Not in the flowchart

Decisiveness

I consider this a subskill of Building Mastery.

This one seems like an odd duck of a “therapy skill”, but I’ve found that a lot of problems I have are exacerbated because I push decisions of various sizes off because I don’t feel confident I can make the right call. I think “I’m too tired” or “I notice I’m anxious about it and I should wait for when I’m not anxious (when?)”. I don’t think most people struggle with this very hard – the following practice is for people who do.

Don’t agonize over decisions. You are stupid and slow and need to radically accept that your decisions will be made in a stupid and slow state. (Also, roughly speaking, the more you agonize the likelier it is the choice doesn’t matter – you wouldn’t be agonizing if the expected utilities of both choices weren’t so close.

1/ Accept that the decision will be made in a suboptimal state. Expect a high-ish probability of regret, and go ahead.

2/ Make a pros/cons list and attach dollar amounts to each one. (If the choices branch due to uncertainty, make a decision tree.) Try to do this in writing if you can. After listing dollar amounts, if the pros/cons are obvious, then don’t go further. Do the thing the numbers say.

3/ If it’s not obvious based on numbers, use an overarching strategy. Is there an overall life framework this choice fits into, like “don’t do social things you’re not enthused about” or “do things that are totally new to you” or “be more generous”?

Don’t generate one framework per choice that favors that choice – hold the question in mind and wait for the framework to come to you.

Taking Criticism

Is not part of normal DBT, but I found myself writing a module on it when I made a handbook for myself.
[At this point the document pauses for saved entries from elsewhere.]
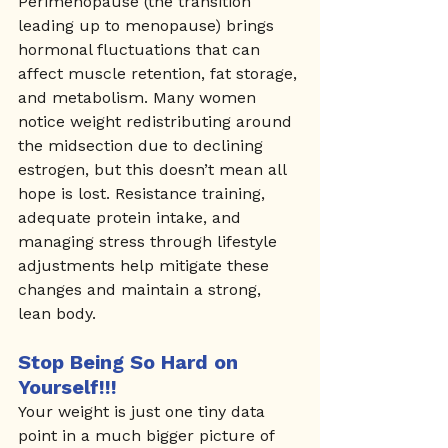
Perimenopause (the transition 
leading up to menopause) brings 
hormonal fluctuations that can 
affect muscle retention, fat storage, 
and metabolism. Many women 
notice weight redistributing around 
the midsection due to declining 
estrogen, but this doesn’t mean all 
hope is lost. Resistance training, 
adequate protein intake, and 
managing stress through lifestyle 
adjustments help mitigate these 
changes and maintain a strong, 
lean body.
Stop Being So Hard on 
Yourself!!!
Your weight is just one tiny data 
point in a much bigger picture of 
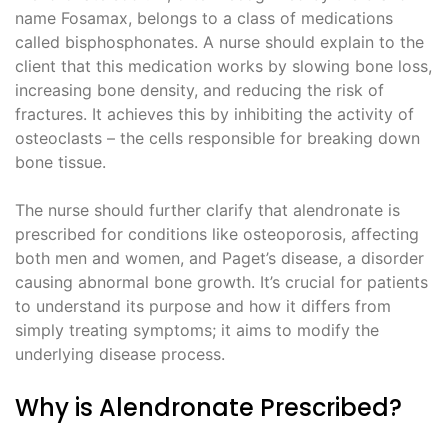
name Fosamax, belongs to a class of medications
called bisphosphonates. A nurse should explain to the
client that this medication works by slowing bone loss,
increasing bone density, and reducing the risk of
fractures. It achieves this by inhibiting the activity of
osteoclasts – the cells responsible for breaking down
bone tissue.
The nurse should further clarify that alendronate is
prescribed for conditions like osteoporosis, affecting
both men and women, and Paget’s disease, a disorder
causing abnormal bone growth. It’s crucial for patients
to understand its purpose and how it differs from
simply treating symptoms; it aims to modify the
underlying disease process.
Why is Alendronate Prescribed?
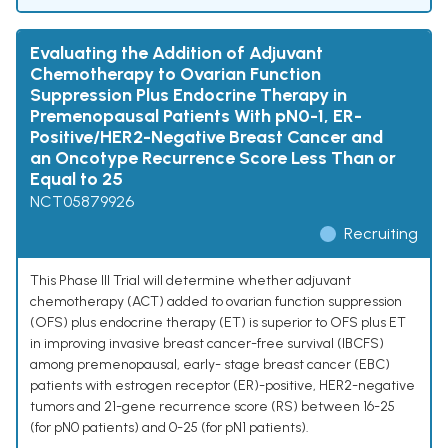
Evaluating the Addition of Adjuvant
Chemotherapy to Ovarian Function
Suppression Plus Endocrine Therapy in
Premenopausal Patients With pN0-1, ER-
Positive/HER2-Negative Breast Cancer and
an Oncotype Recurrence Score Less Than or
Equal to 25
NCT05879926
Recruiting
This Phase III Trial will determine whether adjuvant
chemotherapy (ACT) added to ovarian function suppression
(OFS) plus endocrine therapy (ET) is superior to OFS plus ET
in improving invasive breast cancer-free survival (IBCFS)
among premenopausal, early- stage breast cancer (EBC)
patients with estrogen receptor (ER)-positive, HER2-negative
tumors and 21-gene recurrence score (RS) between 16-25
(for pN0 patients) and 0-25 (for pN1 patients).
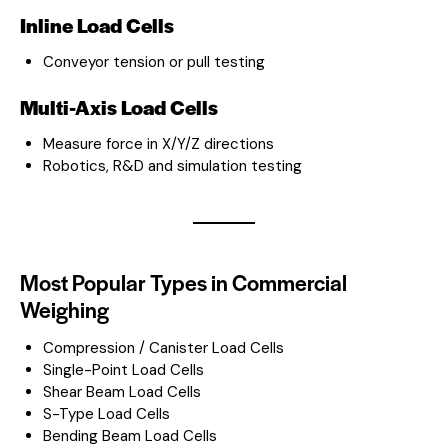
Inline Load Cells
Conveyor tension or pull testing
Multi-Axis Load Cells
Measure force in X/Y/Z directions
Robotics, R&D and simulation testing
Most Popular Types in Commercial
Weighing
Compression / Canister Load Cells
Single-Point Load Cells
Shear Beam Load Cells
S-Type Load Cells
Bending Beam Load Cells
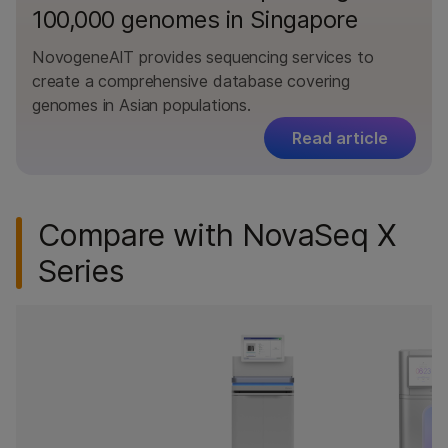
100,000 genomes in Singapore
NovogeneAIT provides sequencing services to
create a comprehensive database covering
genomes in Asian populations.
Read article
Compare with NovaSeq X
Series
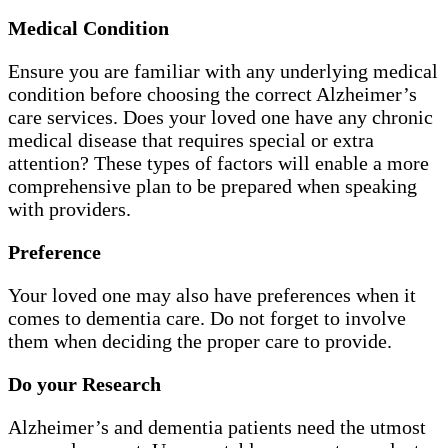
Medical Condition
Ensure you are familiar with any underlying medical
condition before choosing the correct Alzheimer’s
care services. Does your loved one have any chronic
medical disease that requires special or extra
attention? These types of factors will enable a more
comprehensive plan to be prepared when speaking
with providers.
Preference
Your loved one may also have preferences when it
comes to dementia care. Do not forget to involve
them when deciding the proper care to provide.
Do your Research
Alzheimer’s and dementia patients need the utmost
Mindfulness of current emotion

Ideally, when you have an emotion that is causing you suffering, you want to have the ability to

  • Neither reject the emotion, nor amplify it (no pushing or pulling)
  • Step back and observe the mental and physical sensations of the emotion
  • Observe when the emotion leaves
  • Retain awareness that you have felt differently at other times
  • Not act on the emotion
  • Have an attitude of cool respect towards the emotion

When you do each of the following exercises, mark it as tried, and optionally jot down some notes.

  • Closed eyes and scanned body for first physical sensation. Then scanned for first thought/emotion. Shuttle back and forth.
  • Neither pushed the emotion away nor pulled
  • Observed how many seconds it took the emotion to fade out
  • Had the attitude of being willing to have the unwelcome emotion
  • Noticed an emotion-driven urge without acting on it
  • Reminded myself of 1 time you felt the opposite way, and 1 time you felt an orthogonal way
  • Held a gentlemanly attitude of respect and patience towards the emotion
  • Imagined the emotion as being a wave crashing against your body as you stood in waist-deep water (you’ll sway but you won’t fall)

Dialectical thinking

The core of DBT. We need interpretations to label and understand reality. But we have to unglue ourselves from one interpretation. The quality of being glued to one interpretation is a common source of strong unpleasant emotions and unproductive action.

Some dialectical things:

  • Radical responsibility vs radical helplessness
  • That makes no sense to me vs that makes sense to them
  • It’s their fault and they should die vs you need to level up
  • People may not have caused their problems and they have to solve them anyway
  • I can be angry at myself while also liking myself
  • I can try to increase energy levels and accept that I’m at baseline a very tired person
  • I can chill about my partner while also expecting him to mess up
  • My emotions are understandable & my emotions need to be controlled

For a while, to practice dialectical thinking, I wore an unaccustomed piece of jewelry that had three stones arranged in a triangle. Whenever I noticed a thought that felt ‘extreme’, like it wanted to extinguish dissonant evidence or emotion, I’d think it again and then chain two additional thoughts, while touching each stone jewelry:

[initial thought] and [opposing valid perspective] and [secret third way of thinking about it]

“She really messed up with the chores, and the chore system was confusing, and this is all at most a medium sized deal.”